Saturday, July 3, 2010

Cyclones & Staircases (A Work In Progress)


After having spent the morning in Sikkavalam village taking pictures and interviewing the locals, we got back into what was now “the foreigners Jeep” and made our way to a completely different area. Ottathatta was the name of this village, and we had spent the last hour and a half driving on unpaved paths and recently rained on access roads so that we could see one of LAFTI’s most recent and ongoing accomplishments. When we stepped down from the Jeep, just behind us there was a cement staircase standing alone, a true indicator of the work in progress that was taking place just a few feet away. There was a half-built straw building that several men were working to construct at the time, a building that once finished would become more living space for the Ottathatta hostel. Inside the already standing cement structure to the left was the part of the hostel where all operations were currently taking place. Upon first entrance, there was a medium-sized open space for anyone to gather around or possibly a space to store the staff’s bikes and such. To the left was the kitchen which also encompassed a small shrine in the back, right corner. Although there was nothing cooking at the time because the children were not present, there was a beautiful and well-colored arrangement of fruits sitting on the ground a few inches away from the prayer area. Coming back into the open space and then walking straight ahead from there, we were introduced to the room where the children learn and sleep, when they are not at school of course.

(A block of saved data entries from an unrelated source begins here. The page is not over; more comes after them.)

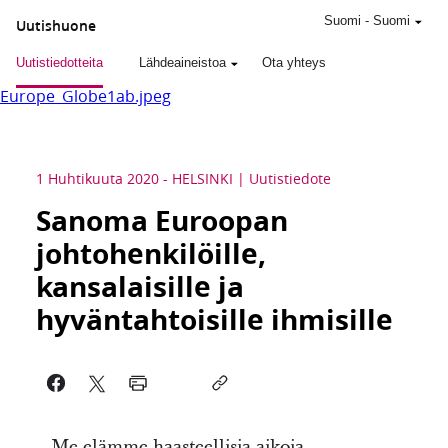
Suomi
-
Suomi
Uutishuone
Uutistiedotteita
Lähdeaineistoa
Ota yhteys
Europe_Globe1ab.jpeg
1 Huhtikuuta 2020
-
HELSINKI
Uutistiedote
Sanoma Euroopan
johtohenkilöille,
kansalaisille ja
hyväntahtoisille ihmisille
Me elämme haasteellisia aikoja.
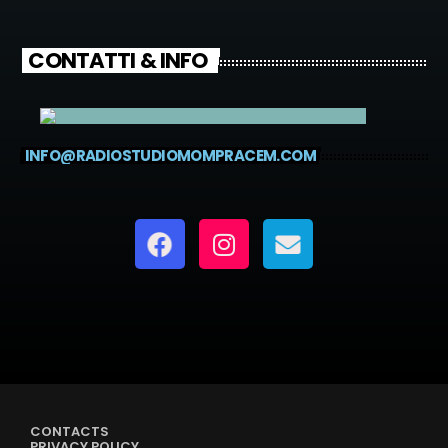
CONTATTI & INFO
INFO@RADIOSTUDIOMOMPRACEM.COM
CONTACTS
PRIVACY POLICY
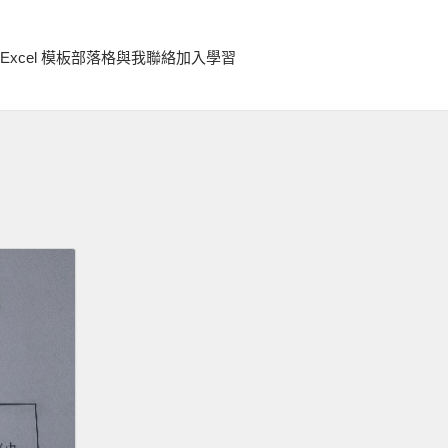
Excel 模板
部落格
與我聯絡
加入學習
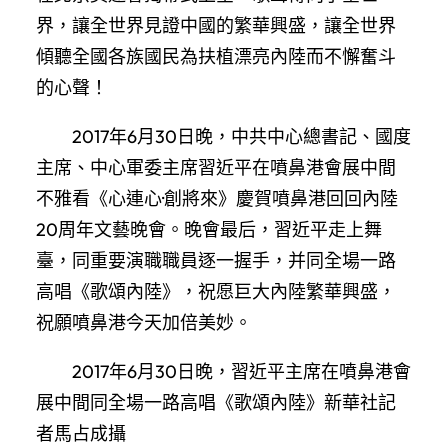
界，讓全世界見證中國的繁華興盛，讓全世界
傾聽全國各族國民為扶植漂亮內陸而不懈奮斗
的心聲！
2017年6月30日晚，中共中心總書記、國度
主席、中心軍委主席習近平在噴鼻港會展中間
不雅看《心連心·創將來》慶賀噴鼻港回回內陸
20周年文藝晚會。晚會最后，習近平走上舞
臺，同重要演職職員逐一握手，并同全場一路
高唱《歌頌內陸》，祝愿巨大內陸繁華興盛，
祝願噴鼻港今天加倍美妙。
2017年6月30日晚，習近平主席在噴鼻港會
展中間同全場一路高唱《歌頌內陸》新華社記
者馬占成攝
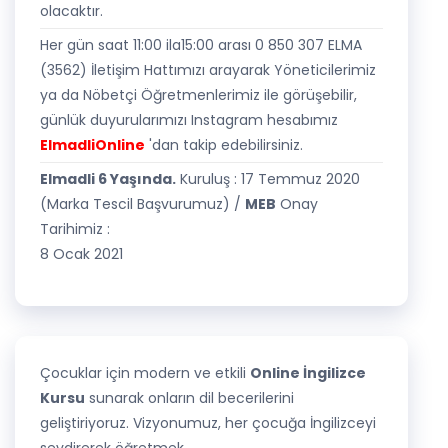
olacaktır.
Her gün saat 11:00 ila15:00 arası 0 850 307 ELMA
(3562) İletişim Hattımızı arayarak Yöneticilerimiz
ya da Nöbetçi Öğretmenlerimiz ile görüşebilir,
günlük duyurularımızı Instagram hesabımız
ElmadliOnline
'dan takip edebilirsiniz.
Elmadli 6 Yaşında.
Kuruluş : 17 Temmuz 2020
(Marka Tescil Başvurumuz) /
MEB
Onay
Tarihimiz :
8 Ocak 2021
Çocuklar için modern ve etkili
Online İngilizce
Kursu
sunarak onların dil becerilerini
geliştiriyoruz. Vizyonumuz, her çocuğa İngilizceyi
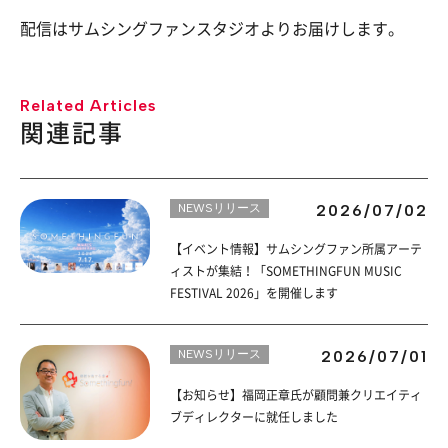
配信はサムシングファンスタジオよりお届けします。
Related Articles
関連記事
NEWSリリース
2026/07/02
【イベント情報】サムシングファン所属アーテ
ィストが集結！「SOMETHINGFUN MUSIC
FESTIVAL 2026」を開催します
NEWSリリース
2026/07/01
【お知らせ】福岡正章氏が顧問兼クリエイティ
ブディレクターに就任しました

There was a small chalk board on the wall, a few wooden shelved nailed around the room to hold children’s books and backpacks and other supplies, and other than that not much else. After looking around the first three rooms, Gandhi brought my friend and I into a vocational training room he spoke to me about several weeks before. There were only a few women there at the time, but they greeted us quite politely and then continued with their work. This small center was a training facility for women to learn about sewing, funded by some of LAFTI’s friends from Chicago. After a six-month learning phase, the women normally find their way to a different part of the state to sell and have exported those items they have been trained to make.

The reason for the title of this blog is as follows. When we were walking around the previous village earlier in the morning, a man in the village mentioned to us that one of the buildings we were looking which had an enormous crack along its side, had such damage as a result of a cyclone that the area endured nearly thirty years back. Seeing that damaged building there and a large cement staircase standing off the side of the road here, I couldn’t help but to find myself in quite a contemplative state. Although the cyclone-affected building and the lonely staircase may never be cleaned up or corrected, the people just go on. They were working on building this large straw building with a moment of attention paid to the staircase across the street. The families living in tiny huts and struggling to earn a living do so without holding on in the slightest to the possibility that someone might come along and mend the large building that could then be used for some greater community purpose. It seemed as though everything, the unfinished straw building, the stand-alone cement staircase, and the cyclone-affected brick building, was a work in progress. For a country that has overcome one of the world’s most horrific natural disasters and is home to some of the strongest rains several months out of the year, I am completely astonished at the strength, tenacity, and motivation these people have to continue their work with little to no help from the outside world.